The kidney filters approximately 180 grams of glucose per day through the glomerulus, and under normal circumstances nearly all of this filtered glucose is reabsorbed in the proximal tubule, with no glucose appearing in the urine. Glucose reabsorption is mediated by two sodium-glucose cotransporters: sodium-glucose cotransporter 2 (SGLT-2), expressed predominantly in the early proximal tubule (S1 and S2 segments), and sodium-glucose cotransporter 1 (SGLT-1), expressed in the late proximal tubule (S3 segment) and in the intestine. SGLT-2 has low affinity but high capacity for glucose transport and is responsible for approximately 90% of renal glucose reabsorption; SGLT-1 has high affinity but lower capacity and handles the remaining 10% as a salvage pathway when SGLT-2 is saturated. Both transporters couple glucose transport to the electrochemical sodium gradient established by the basolateral sodium-potassium adenosine triphosphatase (Na/K-ATPase), cotransporting one sodium ion per glucose molecule (SGLT-2) or two sodium ions per glucose molecule (SGLT-1) down the sodium gradient from lumen to cell, with glucose then exiting via facilitated glucose transporter 2 (GLUT2) on the basolateral membrane into the interstitium.1

SGLT-2 inhibitors competitively block SGLT-2 at the luminal surface of the early proximal tubule, reducing renal glucose reabsorption by approximately 30 to 50% of the filtered load.

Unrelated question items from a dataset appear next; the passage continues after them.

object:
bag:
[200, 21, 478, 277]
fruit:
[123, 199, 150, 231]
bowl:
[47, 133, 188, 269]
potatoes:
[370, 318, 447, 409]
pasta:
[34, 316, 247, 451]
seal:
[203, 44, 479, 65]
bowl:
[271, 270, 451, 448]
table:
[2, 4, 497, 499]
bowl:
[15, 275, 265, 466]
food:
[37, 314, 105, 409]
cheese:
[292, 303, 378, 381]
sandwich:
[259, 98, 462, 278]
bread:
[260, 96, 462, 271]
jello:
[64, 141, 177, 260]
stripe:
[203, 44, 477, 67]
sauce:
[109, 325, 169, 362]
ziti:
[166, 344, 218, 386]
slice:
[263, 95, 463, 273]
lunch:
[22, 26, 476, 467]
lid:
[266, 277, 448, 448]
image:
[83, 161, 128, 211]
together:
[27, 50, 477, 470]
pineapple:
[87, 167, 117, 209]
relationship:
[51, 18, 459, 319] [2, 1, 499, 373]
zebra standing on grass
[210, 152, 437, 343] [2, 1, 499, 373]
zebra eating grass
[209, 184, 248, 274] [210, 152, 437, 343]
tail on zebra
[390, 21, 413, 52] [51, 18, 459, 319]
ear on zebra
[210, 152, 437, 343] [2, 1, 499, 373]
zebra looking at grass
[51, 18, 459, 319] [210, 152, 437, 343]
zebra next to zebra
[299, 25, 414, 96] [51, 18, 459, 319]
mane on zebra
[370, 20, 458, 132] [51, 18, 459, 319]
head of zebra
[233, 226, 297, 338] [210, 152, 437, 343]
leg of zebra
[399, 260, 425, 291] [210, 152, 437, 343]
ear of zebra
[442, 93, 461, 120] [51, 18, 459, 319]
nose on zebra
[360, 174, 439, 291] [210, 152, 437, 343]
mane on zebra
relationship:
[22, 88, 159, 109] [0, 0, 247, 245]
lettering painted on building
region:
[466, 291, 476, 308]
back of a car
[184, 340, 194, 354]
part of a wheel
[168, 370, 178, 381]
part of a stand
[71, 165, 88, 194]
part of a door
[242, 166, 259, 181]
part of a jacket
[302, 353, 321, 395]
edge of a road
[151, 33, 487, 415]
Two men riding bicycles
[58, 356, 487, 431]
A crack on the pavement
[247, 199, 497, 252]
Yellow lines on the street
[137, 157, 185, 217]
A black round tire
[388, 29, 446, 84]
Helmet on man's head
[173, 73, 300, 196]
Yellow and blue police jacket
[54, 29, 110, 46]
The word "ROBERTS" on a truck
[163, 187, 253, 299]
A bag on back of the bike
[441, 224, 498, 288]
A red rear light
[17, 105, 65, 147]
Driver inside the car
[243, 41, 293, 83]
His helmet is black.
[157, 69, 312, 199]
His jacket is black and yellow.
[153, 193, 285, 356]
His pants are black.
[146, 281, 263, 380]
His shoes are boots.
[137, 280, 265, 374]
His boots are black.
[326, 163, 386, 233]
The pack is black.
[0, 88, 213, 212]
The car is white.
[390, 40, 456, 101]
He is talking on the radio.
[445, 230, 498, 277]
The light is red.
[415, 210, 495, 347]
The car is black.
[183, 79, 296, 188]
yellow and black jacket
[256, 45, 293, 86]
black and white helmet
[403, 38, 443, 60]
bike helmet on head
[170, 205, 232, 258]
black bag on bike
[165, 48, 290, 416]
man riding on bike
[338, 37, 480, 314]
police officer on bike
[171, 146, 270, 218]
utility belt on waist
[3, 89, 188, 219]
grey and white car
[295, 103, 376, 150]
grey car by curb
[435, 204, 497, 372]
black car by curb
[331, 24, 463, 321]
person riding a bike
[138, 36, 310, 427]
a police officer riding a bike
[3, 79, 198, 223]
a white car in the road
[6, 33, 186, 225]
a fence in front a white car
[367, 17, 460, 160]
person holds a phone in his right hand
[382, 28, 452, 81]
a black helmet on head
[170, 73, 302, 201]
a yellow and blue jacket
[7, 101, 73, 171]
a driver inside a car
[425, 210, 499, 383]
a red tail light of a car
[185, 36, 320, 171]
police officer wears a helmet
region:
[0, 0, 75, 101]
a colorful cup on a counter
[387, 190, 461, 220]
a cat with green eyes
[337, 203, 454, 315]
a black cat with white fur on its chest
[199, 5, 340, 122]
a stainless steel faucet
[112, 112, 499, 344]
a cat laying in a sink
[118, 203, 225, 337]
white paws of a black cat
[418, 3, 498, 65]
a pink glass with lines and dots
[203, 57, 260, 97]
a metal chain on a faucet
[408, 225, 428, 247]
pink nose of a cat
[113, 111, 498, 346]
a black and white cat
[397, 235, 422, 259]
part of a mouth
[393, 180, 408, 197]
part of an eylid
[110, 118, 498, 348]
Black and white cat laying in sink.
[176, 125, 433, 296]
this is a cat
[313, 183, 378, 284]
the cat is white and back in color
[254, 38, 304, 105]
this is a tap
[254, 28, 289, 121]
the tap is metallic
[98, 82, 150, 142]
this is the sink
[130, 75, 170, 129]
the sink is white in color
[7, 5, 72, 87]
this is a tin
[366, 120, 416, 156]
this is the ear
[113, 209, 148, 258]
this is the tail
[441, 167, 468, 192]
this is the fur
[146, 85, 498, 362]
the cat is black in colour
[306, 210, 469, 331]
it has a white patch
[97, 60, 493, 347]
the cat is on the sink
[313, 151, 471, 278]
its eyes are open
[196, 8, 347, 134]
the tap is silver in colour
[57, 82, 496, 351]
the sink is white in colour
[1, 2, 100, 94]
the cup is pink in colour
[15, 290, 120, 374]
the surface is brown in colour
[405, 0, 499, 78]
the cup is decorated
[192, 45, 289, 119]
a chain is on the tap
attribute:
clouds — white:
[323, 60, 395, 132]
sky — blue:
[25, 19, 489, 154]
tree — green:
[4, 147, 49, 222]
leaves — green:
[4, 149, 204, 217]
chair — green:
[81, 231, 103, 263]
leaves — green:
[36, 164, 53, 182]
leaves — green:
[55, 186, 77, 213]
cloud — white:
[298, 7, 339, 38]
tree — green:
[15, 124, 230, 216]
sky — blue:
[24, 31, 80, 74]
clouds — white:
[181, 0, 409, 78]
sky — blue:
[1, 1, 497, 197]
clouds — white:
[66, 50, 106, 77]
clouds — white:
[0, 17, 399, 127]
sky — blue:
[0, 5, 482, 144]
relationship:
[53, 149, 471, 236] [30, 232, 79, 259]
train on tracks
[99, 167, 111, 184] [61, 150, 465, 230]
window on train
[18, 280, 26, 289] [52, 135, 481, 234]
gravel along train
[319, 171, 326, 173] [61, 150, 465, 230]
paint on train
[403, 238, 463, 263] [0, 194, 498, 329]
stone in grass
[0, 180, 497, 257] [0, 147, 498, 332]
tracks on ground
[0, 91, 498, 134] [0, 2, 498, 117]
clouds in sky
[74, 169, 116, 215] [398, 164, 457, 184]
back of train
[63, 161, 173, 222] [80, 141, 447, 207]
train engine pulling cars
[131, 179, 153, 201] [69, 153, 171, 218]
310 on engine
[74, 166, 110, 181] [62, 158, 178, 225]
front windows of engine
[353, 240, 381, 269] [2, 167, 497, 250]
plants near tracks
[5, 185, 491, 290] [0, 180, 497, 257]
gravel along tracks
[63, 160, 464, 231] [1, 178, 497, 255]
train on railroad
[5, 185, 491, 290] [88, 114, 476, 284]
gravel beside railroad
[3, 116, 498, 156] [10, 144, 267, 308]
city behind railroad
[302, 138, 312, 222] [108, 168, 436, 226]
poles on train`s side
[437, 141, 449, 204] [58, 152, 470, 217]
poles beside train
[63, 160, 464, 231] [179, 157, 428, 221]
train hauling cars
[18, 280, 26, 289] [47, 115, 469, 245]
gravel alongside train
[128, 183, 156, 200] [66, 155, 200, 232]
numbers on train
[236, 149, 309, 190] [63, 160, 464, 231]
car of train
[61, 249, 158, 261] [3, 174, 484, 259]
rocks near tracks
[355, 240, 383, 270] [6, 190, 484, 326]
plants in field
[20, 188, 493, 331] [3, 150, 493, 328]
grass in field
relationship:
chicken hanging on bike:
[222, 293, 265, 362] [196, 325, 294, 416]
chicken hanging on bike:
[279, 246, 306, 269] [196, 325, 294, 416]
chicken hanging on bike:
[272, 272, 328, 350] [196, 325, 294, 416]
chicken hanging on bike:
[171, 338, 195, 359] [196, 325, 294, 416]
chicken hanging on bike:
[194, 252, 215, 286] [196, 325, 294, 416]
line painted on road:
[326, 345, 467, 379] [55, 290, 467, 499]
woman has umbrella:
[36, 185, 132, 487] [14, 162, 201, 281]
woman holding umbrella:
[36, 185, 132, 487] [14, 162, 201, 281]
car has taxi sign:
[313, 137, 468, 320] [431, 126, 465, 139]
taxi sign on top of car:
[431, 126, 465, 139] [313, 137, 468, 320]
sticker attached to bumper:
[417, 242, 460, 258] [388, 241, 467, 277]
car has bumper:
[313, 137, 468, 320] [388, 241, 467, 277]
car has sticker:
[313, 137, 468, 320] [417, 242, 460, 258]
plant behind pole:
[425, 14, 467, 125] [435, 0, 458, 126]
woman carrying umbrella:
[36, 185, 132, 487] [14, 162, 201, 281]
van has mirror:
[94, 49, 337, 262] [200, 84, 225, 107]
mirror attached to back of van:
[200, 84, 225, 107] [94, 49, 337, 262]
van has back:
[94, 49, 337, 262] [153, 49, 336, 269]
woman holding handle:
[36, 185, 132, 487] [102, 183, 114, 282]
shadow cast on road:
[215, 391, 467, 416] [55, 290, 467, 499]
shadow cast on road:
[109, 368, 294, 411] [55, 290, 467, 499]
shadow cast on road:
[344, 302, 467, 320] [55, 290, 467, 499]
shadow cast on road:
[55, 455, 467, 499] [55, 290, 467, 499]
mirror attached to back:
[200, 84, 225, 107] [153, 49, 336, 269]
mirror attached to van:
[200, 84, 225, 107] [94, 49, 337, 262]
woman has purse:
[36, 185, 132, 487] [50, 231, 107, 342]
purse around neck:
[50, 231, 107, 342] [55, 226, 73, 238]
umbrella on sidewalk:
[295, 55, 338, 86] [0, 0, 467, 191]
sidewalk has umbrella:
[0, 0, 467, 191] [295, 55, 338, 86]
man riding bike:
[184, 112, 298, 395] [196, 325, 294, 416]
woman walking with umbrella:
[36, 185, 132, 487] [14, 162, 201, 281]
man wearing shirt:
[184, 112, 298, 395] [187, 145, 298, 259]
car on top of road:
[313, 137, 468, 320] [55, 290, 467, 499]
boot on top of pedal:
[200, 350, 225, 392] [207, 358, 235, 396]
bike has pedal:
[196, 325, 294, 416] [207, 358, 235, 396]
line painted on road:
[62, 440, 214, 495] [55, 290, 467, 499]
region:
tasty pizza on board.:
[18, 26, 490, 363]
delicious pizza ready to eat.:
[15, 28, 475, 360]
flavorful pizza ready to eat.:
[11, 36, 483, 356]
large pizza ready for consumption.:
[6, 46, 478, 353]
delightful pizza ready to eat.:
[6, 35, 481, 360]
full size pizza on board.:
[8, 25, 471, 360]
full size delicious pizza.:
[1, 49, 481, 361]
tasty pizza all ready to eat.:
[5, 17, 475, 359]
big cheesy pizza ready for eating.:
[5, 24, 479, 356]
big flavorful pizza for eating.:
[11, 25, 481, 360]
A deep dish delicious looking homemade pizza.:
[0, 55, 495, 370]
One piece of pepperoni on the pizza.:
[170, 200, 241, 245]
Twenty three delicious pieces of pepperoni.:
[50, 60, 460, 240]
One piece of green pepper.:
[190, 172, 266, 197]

The unabsorbed glucose remains in the tubular fluid and is excreted in the urine, producing glycosuria of approximately 60 to 90 grams per day at therapeutic doses in patients with normal kidney function. Because the threshold for glucose appearance in the urine is normally about 10 millimoles per liter of plasma glucose, SGLT-2 inhibition lowers this threshold substantially, allowing glucose excretion even at near-normal plasma glucose concentrations and producing a glucose-lowering mechanism that is largely insulin-independent. The glycosuric caloric loss (approximately 240 to 360 kilocalories per day) contributes directly to weight reduction of 2 to 3 kg over 24 to 52 weeks. The glucose remaining in the tubular lumen exerts an osmotic effect that carries water into the tubular fluid (osmotic diuresis), reducing extracellular fluid volume by approximately 5 to 7% and producing reductions in blood pressure of approximately 3 to 5 millimeters of mercury systolic and 1 to 2 millimeters of mercury diastolic.1

SGLT-2 inhibition also produces natriuresis through a mechanism linked to tubuloglomerular feedback. In the proximal tubule, sodium and glucose are cotransported by SGLT-2; inhibiting SGLT-2 reduces proximal tubular sodium reabsorption, increasing sodium delivery to the macula densa of the juxtaglomerular apparatus. This increased distal sodium delivery activates tubuloglomerular feedback, producing afferent arteriolar vasoconstriction that reduces intraglomerular pressure (single-nephron glomerular filtration rate (GFR) decreases), which is the mechanism underlying the renoprotective effect of SGLT-2 inhibitors in diabetic kidney disease (DKD). This hemodynamic mechanism is analogous to the renoprotective mechanism of renin-angiotensin-aldosterone system (RAAS) blockade but acts on a different node of the glomerular pressure regulatory circuit: RAAS blockade dilates the efferent arteriole while SGLT-2 inhibition constricts the afferent arteriole, both reducing intraglomerular hypertension.2

SGLT-1 vs SGLT-2: Why Selectivity Matters

SGLT-1 in the intestine mediates post-prandial glucose absorption. SGLT-1 in the late proximal tubule provides a salvage reabsorption pathway when SGLT-2 is inhibited. Highly selective SGLT-2 inhibitors (empagliflozin, dapagliflozin) spare intestinal SGLT-1, avoiding diarrhea. Canagliflozin at high doses has partial SGLT-1 inhibitory activity, transiently reducing intestinal glucose absorption post-meal and augmenting its glycosuric effect; this SGLT-1 contribution is modest at the 100 mg dose and more pronounced at 300 mg.

Section 02
Agent Pharmacology: Canagliflozin, Dapagliflozin, Empagliflozin, and Ertugliflozin
Individual agent pharmacokinetics and dosing, renal dosing thresholds by agent and by indication, glycemic versus non-glycemic indications, and comparative pharmacology across the approved SGLT-2 inhibitor class

Four sodium-glucose cotransporter 2 (SGLT-2) inhibitors are approved in the United States: canagliflozin, dapagliflozin, empagliflozin, and ertugliflozin. They share the core glycosuric mechanism but differ in their selectivity for sodium-glucose cotransporter 2 (SGLT-2) versus sodium-glucose cotransporter 1 (SGLT-1), their approved indications beyond type 2 diabetes mellitus (T2DM), and in their agent-specific and indication-specific estimated glomerular filtration rate (eGFR) floors for use, which differ substantially across agents and indications.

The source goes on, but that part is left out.